Multi-purpose stadium in Tartu, Estonia

Stadium of Tartu University (Estonian: Tartu Ülikooli staadion) is a multi-purpose stadium in Tartu, Estonia. It is owned and operated by the University of Tartu and has a capacity of 1,700.

== History ==

=== Early history ===
The history of the stadium dates back to the 1920s, when a small sports field was opened at the site of the current stadium. Despite its modest size, the field hosted one the greatest long-distance runners of all time Paavo Nurmi in 1928, and the Estonian decathlon championship in 1938.

After the completion of a more modern and larger Tamme Stadium in 1932, Tartu's sports life, along with the University of Tartu sports club, moved to Tammelinn. However, as time passed, Tamme Stadium was not able to satisfy the needs of the university's sports faculty and in 1953, Tartu gave the old sports field back to the university.

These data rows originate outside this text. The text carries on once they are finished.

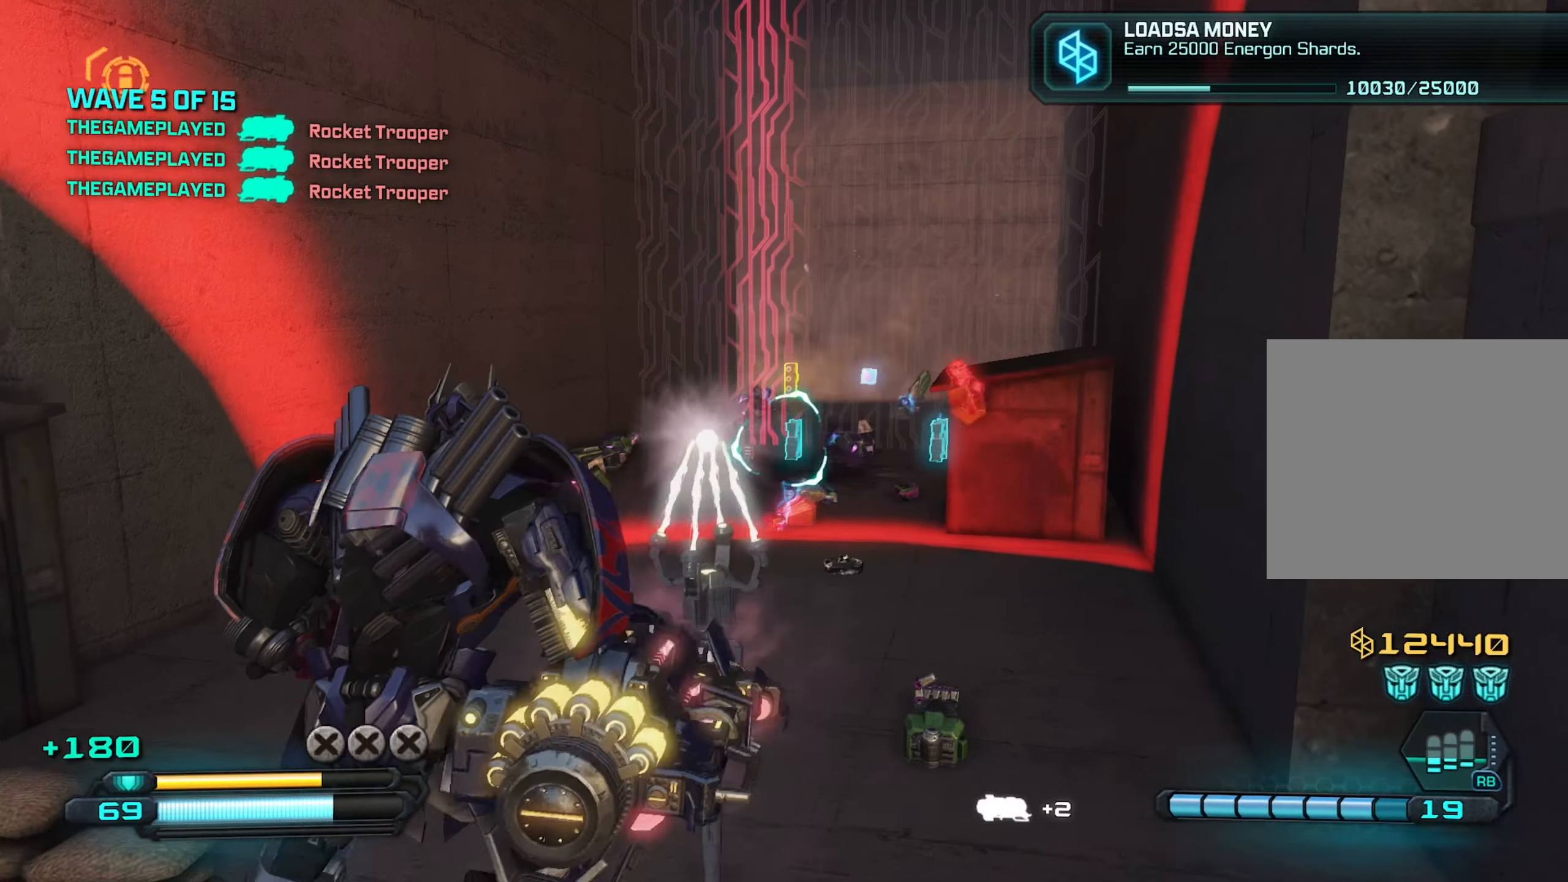
{"dt_ms": 500, "buttons": [], "left_stick": "up", "right_stick": "center", "events": [[67, "left_stick", "up"], [250, "left_stick", "center"], [484, "left_stick", "up"]]}
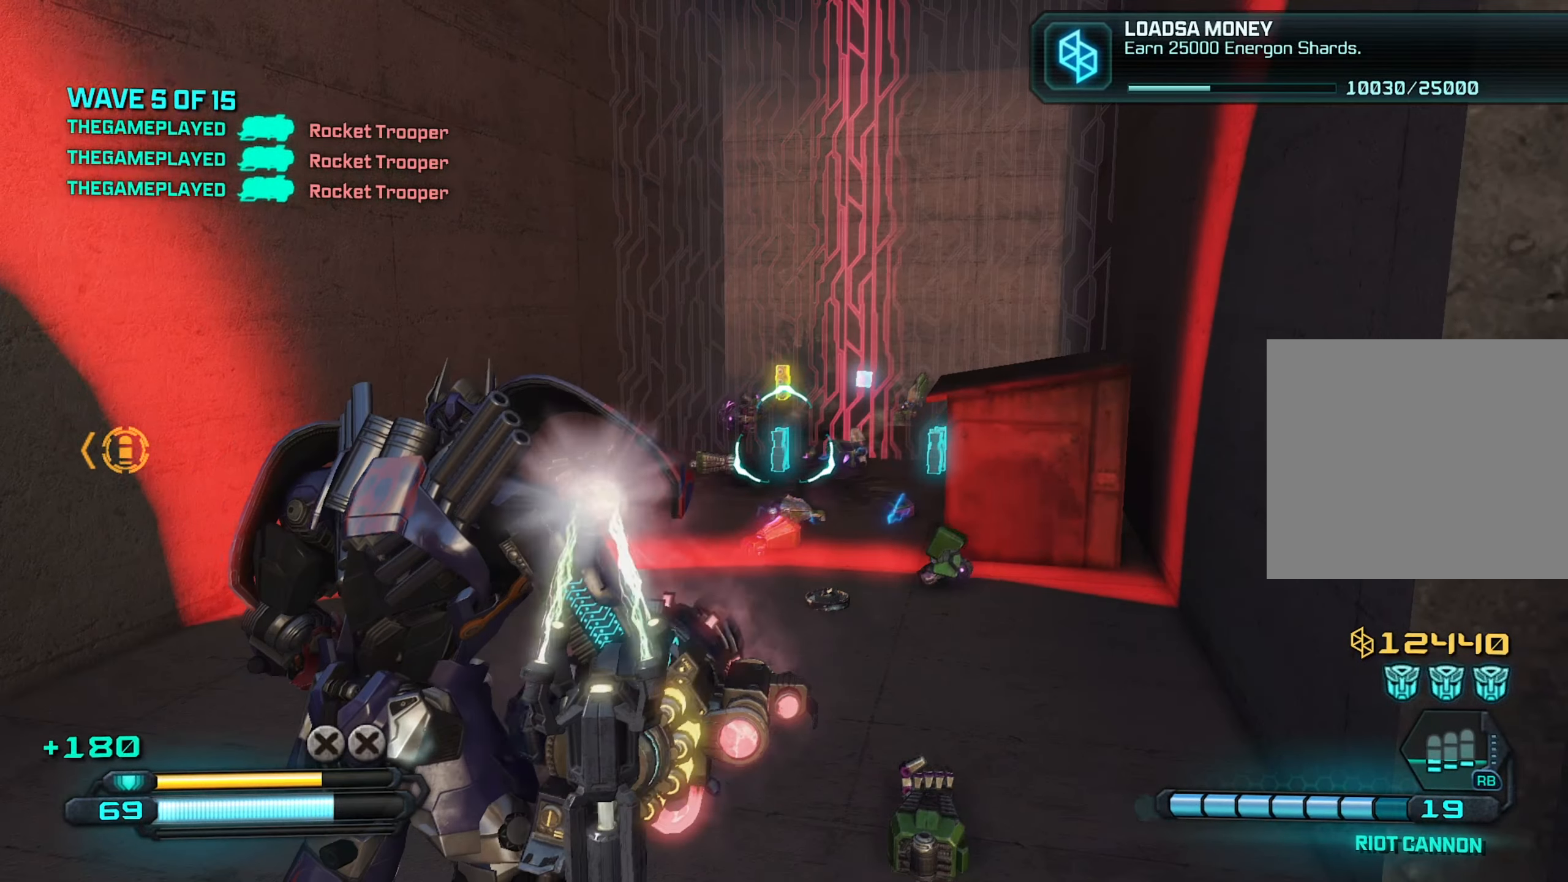
{"dt_ms": 500, "buttons": ["TRIANGLE"], "left_stick": "down", "right_stick": "center", "events": [[84, "left_stick", "right"], [234, "left_stick", "center"], [400, "left_stick", "down"], [484, "TRIANGLE", "down"]]}
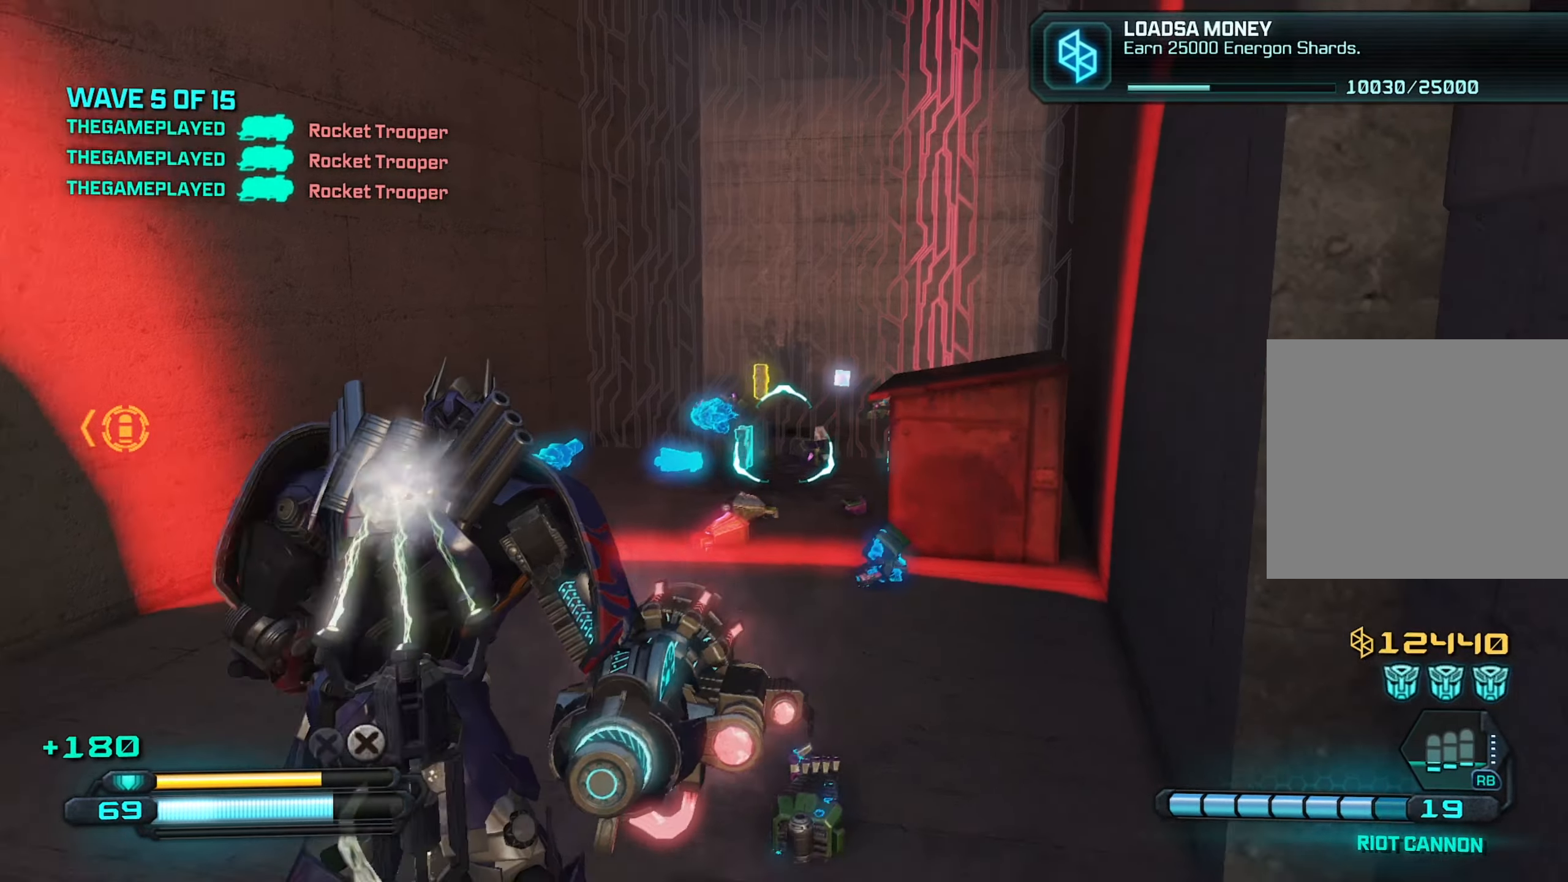
{"dt_ms": 500, "buttons": [], "left_stick": "up", "right_stick": "center", "events": [[100, "TRIANGLE", "up"], [367, "left_stick", "center"], [450, "left_stick", "up"]]}
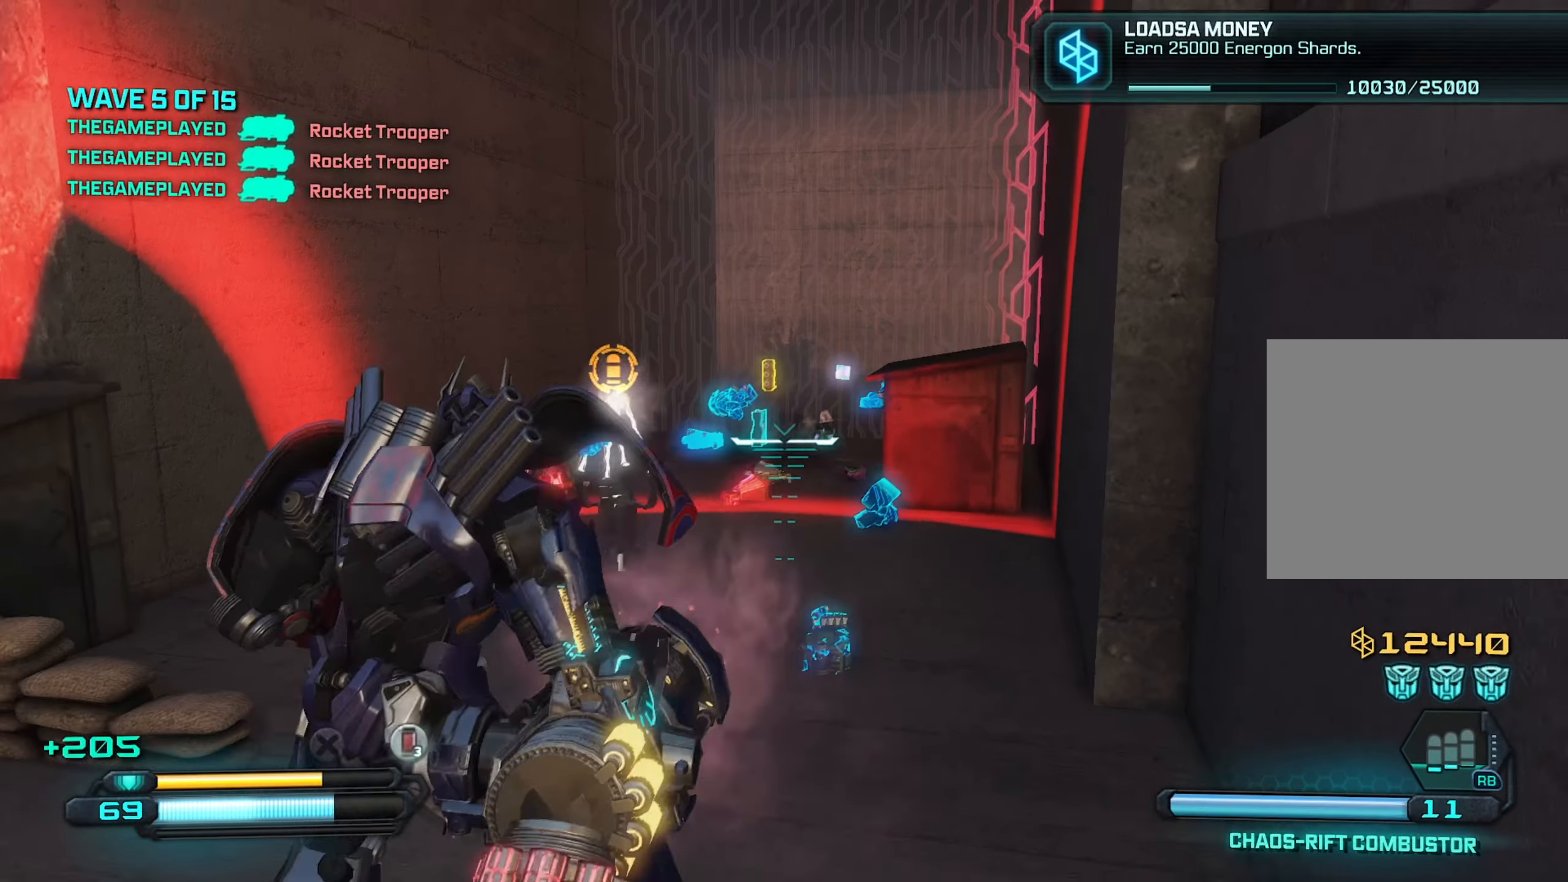
{"dt_ms": 500, "buttons": [], "left_stick": "center", "right_stick": "center", "events": [[150, "left_stick", "center"]]}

=== The 'Rise and demise' of the Stadium of Tartu University ===
In 1954, the construction of a new and modern stadium began. The project was designed by Arnold Matteus and the construction of the entire complex cost 3 million rubles. The opening took place in the autumn of 1957.

Throughout the second part of 20th century, the Stadium of Tartu University hosted numerous top level athletics competitions and was again at the heart of Tartu's sports life, hosting the javelin throw world record holder Jan Železný and Aki Parviainen among others.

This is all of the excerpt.